CS298 Proposal
Processing Posting Lists Using OpenCL
Radha Kotipalli (sowmyu94@yahoo.com)
Advisor: Dr. Chris Pollett
Committee Members: Dr . Sami Khuri, Dr. Thomas Austin
Abstract:
The objective of this project is to create a GPU - based, parallel reader of posting lists for Yioop.
Yioop is an open source search engine designed and developed in PHP by Dr. Chris Pollett. We
will be using OpenCL to code for the GPU. We will then do experiments comparing performance of our GPU
posting list handler with the existing mechanism in Yioop.
Search engines use an inverted index to look up for a term in all the documents containing that
term. This list of documents is called a posting list. Posting lists are typically stored in a
compressed binary format.
OpenCL (Open Computing Language) provides a platform for parallel and efficient programming. GPUs
have hundreds or thousands of processing units rather than one to eight for a typical CPU.
OpenCL provides an effective way to program GPUs and to send and receive data from the CPU
in a system and a GPU. Many posting list operations can be done in parallel.
So implementing posting lists algorithm using OpenCL will likely improve the performance of search engine.
CS297 Results
- Understood different algorithms for index compressions and wrote a C-Program to implement Huffman encoder/decoder.

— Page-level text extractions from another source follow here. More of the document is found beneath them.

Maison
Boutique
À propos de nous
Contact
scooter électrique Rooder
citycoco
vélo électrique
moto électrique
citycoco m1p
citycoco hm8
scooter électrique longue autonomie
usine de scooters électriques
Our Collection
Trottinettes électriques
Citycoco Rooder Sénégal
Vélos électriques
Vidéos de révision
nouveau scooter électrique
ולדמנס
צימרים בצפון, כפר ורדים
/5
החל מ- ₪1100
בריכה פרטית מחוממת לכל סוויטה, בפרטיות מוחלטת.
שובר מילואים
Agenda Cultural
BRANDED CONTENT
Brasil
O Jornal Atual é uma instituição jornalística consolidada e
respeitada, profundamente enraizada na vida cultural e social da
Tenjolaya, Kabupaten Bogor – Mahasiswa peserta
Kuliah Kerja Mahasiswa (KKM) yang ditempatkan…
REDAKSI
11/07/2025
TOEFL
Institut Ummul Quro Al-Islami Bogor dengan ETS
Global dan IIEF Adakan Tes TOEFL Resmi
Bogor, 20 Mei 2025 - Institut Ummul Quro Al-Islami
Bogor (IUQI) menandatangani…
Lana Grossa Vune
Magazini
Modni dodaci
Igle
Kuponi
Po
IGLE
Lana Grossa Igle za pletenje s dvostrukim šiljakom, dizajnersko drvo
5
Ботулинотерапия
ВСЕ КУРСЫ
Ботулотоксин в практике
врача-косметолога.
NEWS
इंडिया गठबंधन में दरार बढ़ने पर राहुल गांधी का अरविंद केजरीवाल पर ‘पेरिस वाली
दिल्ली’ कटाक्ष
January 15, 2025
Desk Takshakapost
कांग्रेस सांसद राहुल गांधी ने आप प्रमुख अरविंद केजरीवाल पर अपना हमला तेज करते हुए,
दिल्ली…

- Wrote a C-Program to encode/decode posting lists using Simple-9 compression algorithm.
- Installed the necessary C++ bindings for Microsoft Visual studio and wrote a OpenCL program to compute the squares of each element of an array.
- Installed PHP extensions for windows and wrote a simple PHP extensions for the hello world program.
Proposed Schedule
Week 1:
(Aug 25 - Aug 30) | CS 298 Proposal |
Week 2:
(Aug 31 - Sep 6) | Get the latest version of Yioop and understand the existing code |
Week 3:
(Sep 7 - Sep 13) | Deliverable 1:C-program to encode/decode posting lists using Modified-9 compression algorithm (existing Yioop's algorithm) |
Week 4:
(Sep 14 - Sep 20) | Finish deliverable 1 |
Week 5:
(Sep 21 - Sep 27) | Deliverable 2: Write an OpenCL program to above C-program |
Week 6:
(Sep 28 - Oct 4) | Continue working on deliverable 2 |
Week 7:
(Oct 5 - Oct 11) | Finish deliverable 2 |
Week 8:
(Oct 12 - Oct 18) | Deliverable 3: Write PHP Extensions to the above OpenCL program |
Week 9,10:
(Oct 19 - Nov 1) | Continue working on deliverable 3 |
Week 11:
(Nov 2 - Nov 8) | Finish deliverable 3 |
Week 12,13:
(Nov 9 - Nov 22) | Deliverable 4: Conduct performance comparison tests with the GPU posting handler and the exisiting Yioop system |
Week 14:
(Nov 23 - Nov 29) | Start working on CS298 report |
Week 15:
(Nov 30 - Dec 6) | Finish CS298 Report and submit to Advisor and committee members |
Week 16:
(Dec 7 - Dec 13) | Defense |
Key Deliverables:
- Software
- Write a C-program to encode/decode posting lists using Modified-9 compression algorithm (existing Yioop's algorithm)
- Convert above C-program into an OpenCL program
- Write PHP Extensions to the above OpenCL program
- Conduct performance comparison tests with the GPU posting handler and the exisiting Yioop system
- Report
- CS298 Report
- Project Code and Test results Documentation
Innovations and Challenges
- Working with novel index compression schemes
- Writing PHP extensions to the OpenCL
- Conducting performance testing to compare relative performance improvements may need dedicated hardware
References:
1. Stefan, B., Clarke , C., Cormack, G. (2010). Information retrieval - Implementing and Evaluating Search Engines . Cambridge, Massachusetts: MIT Press.
2. Benedict , G., Howes, L., Kaeli, D., Mistry, P., Schaa, D. (2011). Heterogeneous Computing with OpenCL. Morgan Kaufmann.
3. Golemon, Sara. Extending and Embedding PHP. Indianapolis, Ind.: Sams, 2006. Print. |